See section 2 of Adjust’s privacy notice for more information:

https://www.adjust.com/privacy_policy/

You can opt out of Adjust analytics in the settings in the app.

In-house and Google analytics

Using our in-house software, and using Google Analytics, we collect some information from users and some information on when certain things happen as you use the app. This information includes information about your phone. Our in-house software does not track how you personally use our app.

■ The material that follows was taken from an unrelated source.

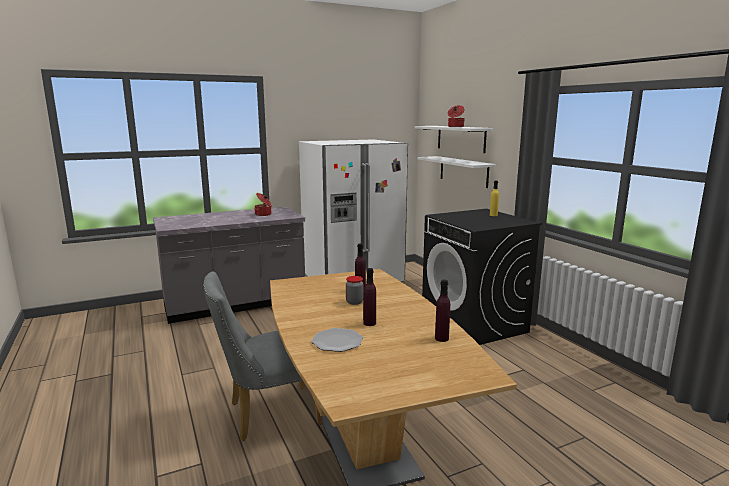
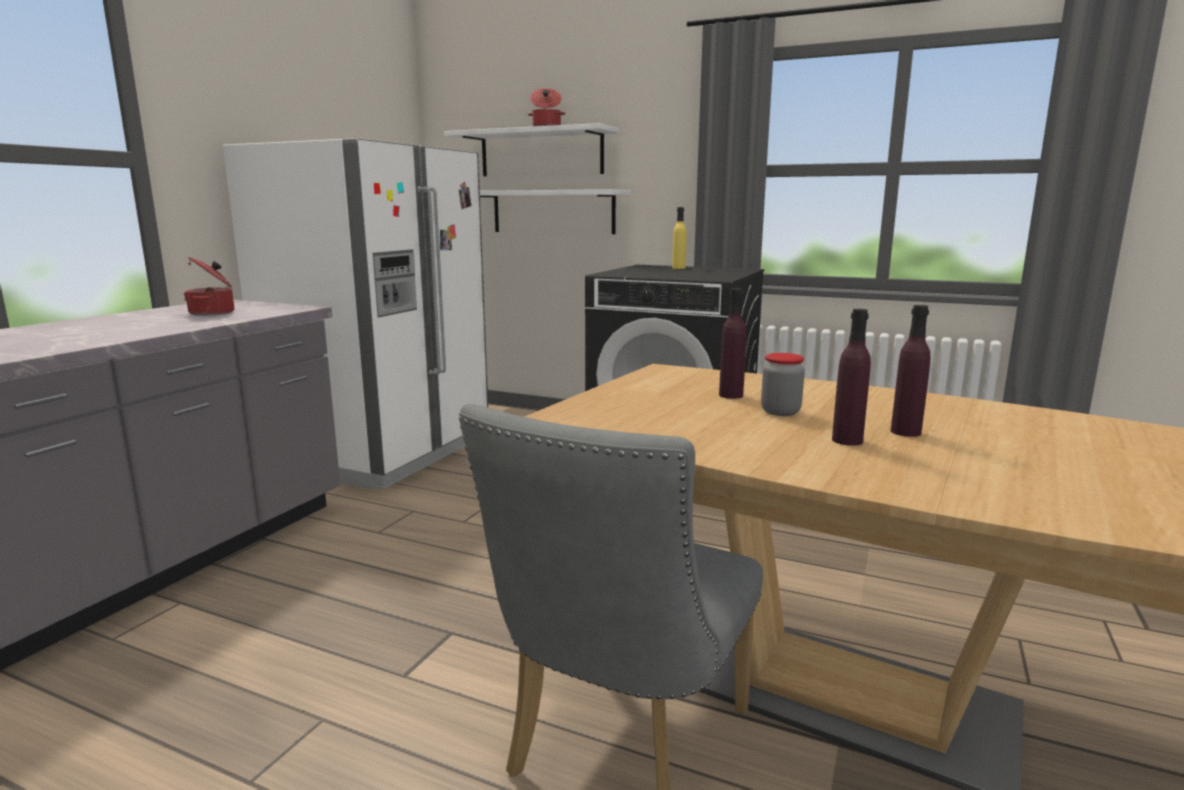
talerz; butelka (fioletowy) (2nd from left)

The information is de-identified so that it is not associated with an identifiable user. The information provides us with statistics on things like:

  • the number of people installing the app;
  • the number of accounts created successfully;
  • how long it takes on average to carry out certain actions in the app, such as taking a photo, uploading a document;
  • how many addresses are uploaded from a document and how many are manually added; the number of account backups, account recoveries, and account deletions;
  • the percentage of people who stop using the app at certain key points, such as accepting the terms and conditions, taking a photo and so on;
  • the number of users per country, age band, and gender.

These statistics are crucial for us to understand how our app is performing, where things are failing, and what kinds of users we have. This information helps us to understand where we need to focus our business, marketing and product development efforts and what app improvements we need to make.

Yoti Password Manager

We use Google Analytics and our in-house analytics to understand the following.

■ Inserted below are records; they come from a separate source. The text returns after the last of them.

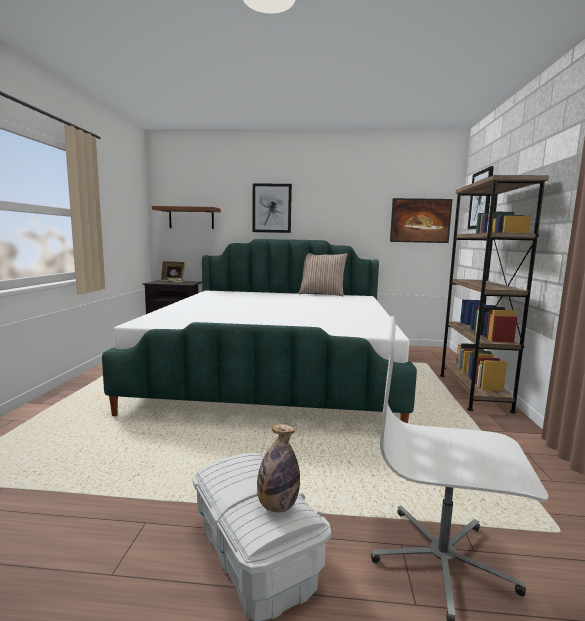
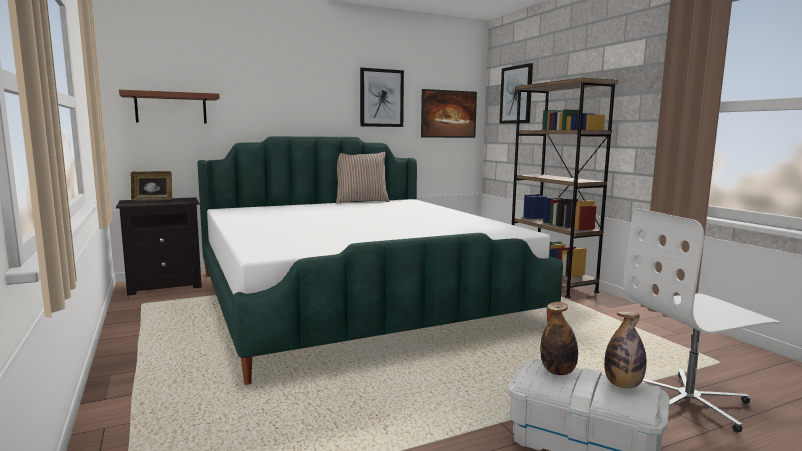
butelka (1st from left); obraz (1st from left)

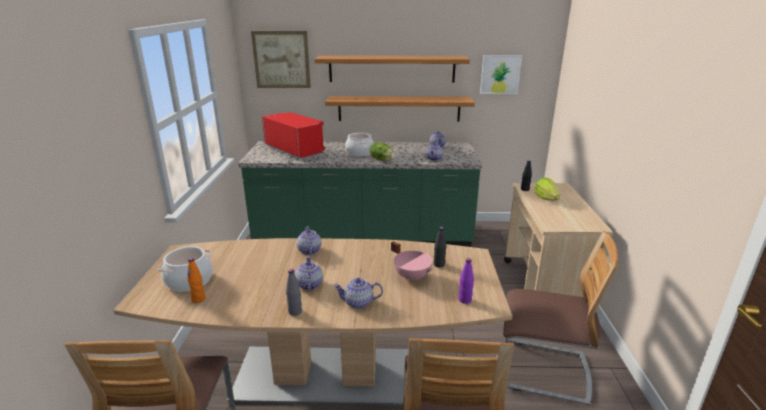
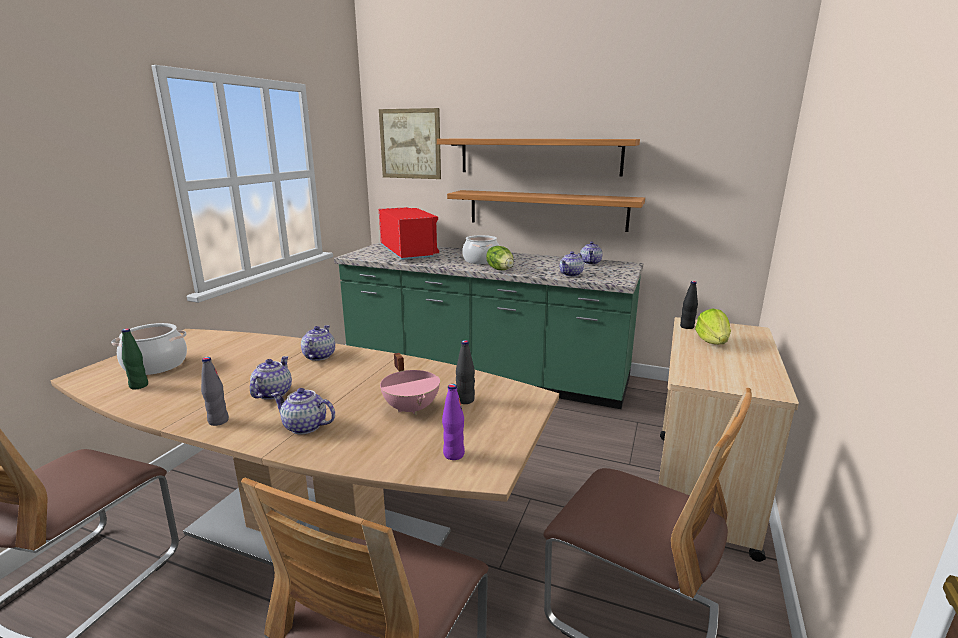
obraz (2nd from left in the first image); butelka (zielony)

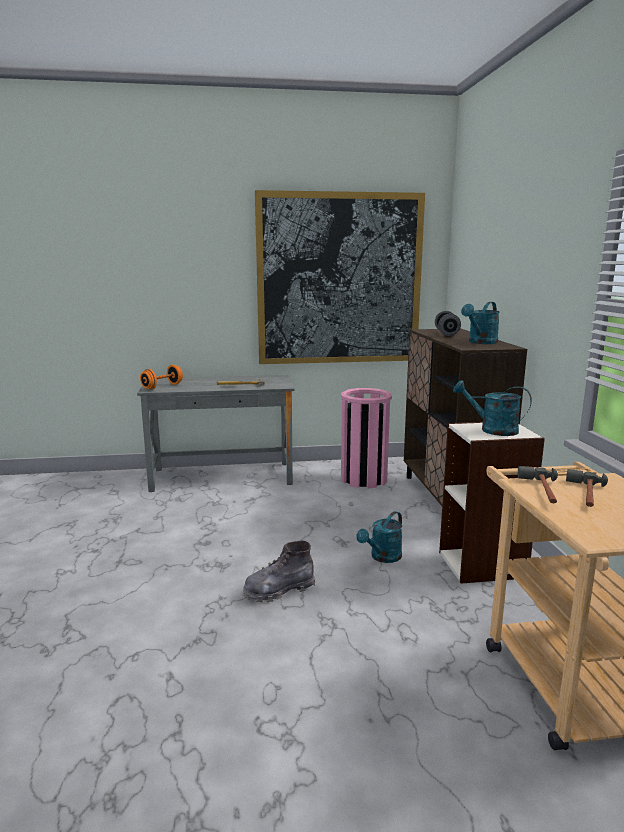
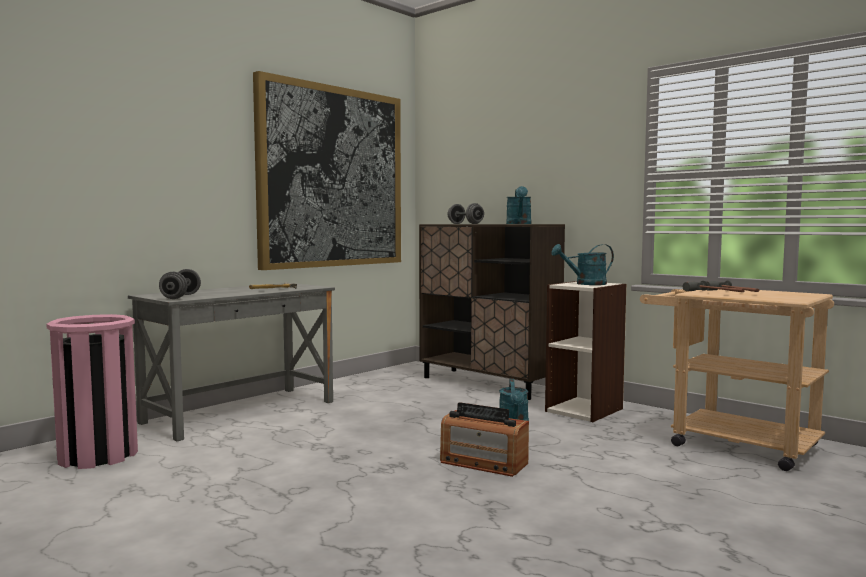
kosz na śmieci (różowy); radio; hantel (szary) (1st from left)

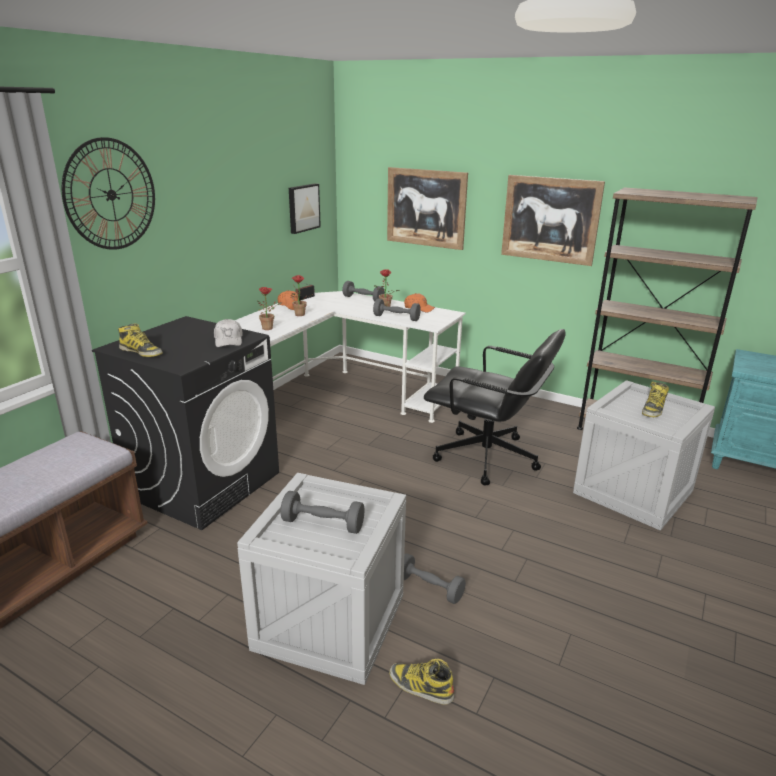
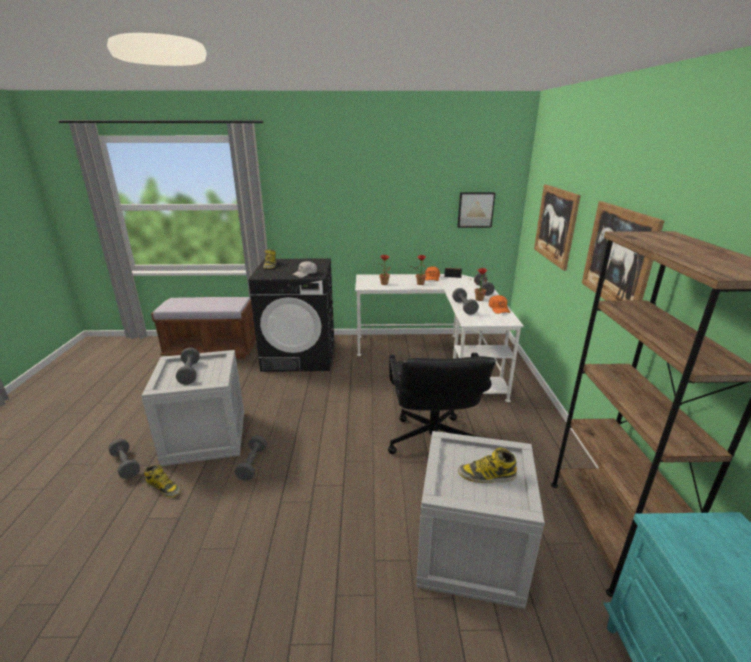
zegar ścienny; hantel (szary) (1st from left); but z cholewką (1st from left)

  • What percentage of overall registered Yoti users also registered for Password Manager
  • How many active Password Manager users there are
  • How many users use Password Manager for at least one website
  • How many users per country: based on a truncated IP address to give the country
  • Which browser is used: Chrome, Mozilla, Safari or Internet Explorer
  • Total number of uses of Password Manager in a day, week and month (not per user)

What's new

Last updated on: 6th November 2017

Section

Changes


All sections

We have made general improvements to the presentation and layout of many sections, and consolidated information where it was duplicated.


Information collection and use

We have added in information for Indian users about our use of Aadhaar data when you add this to your Yoti.

We have also made some amends to update information on our use of your data to reflect some internal changes, specifically around internal checks to make sure you only have one account, and new functionality, such as in relation to Dashboard.


Information sharing

We have removed information relating to MyVenue products developed by our sister company Yoti External Applications Ltd, as this now has its own privacy notice on the MyVenue websites.


Your rights and choices

We have added information on our in-house analytics to the section on access rights.

We have added a contact email for deletion requests other than closing your account.


Cookies and analytics

We have separated this into two sections so it is clearer.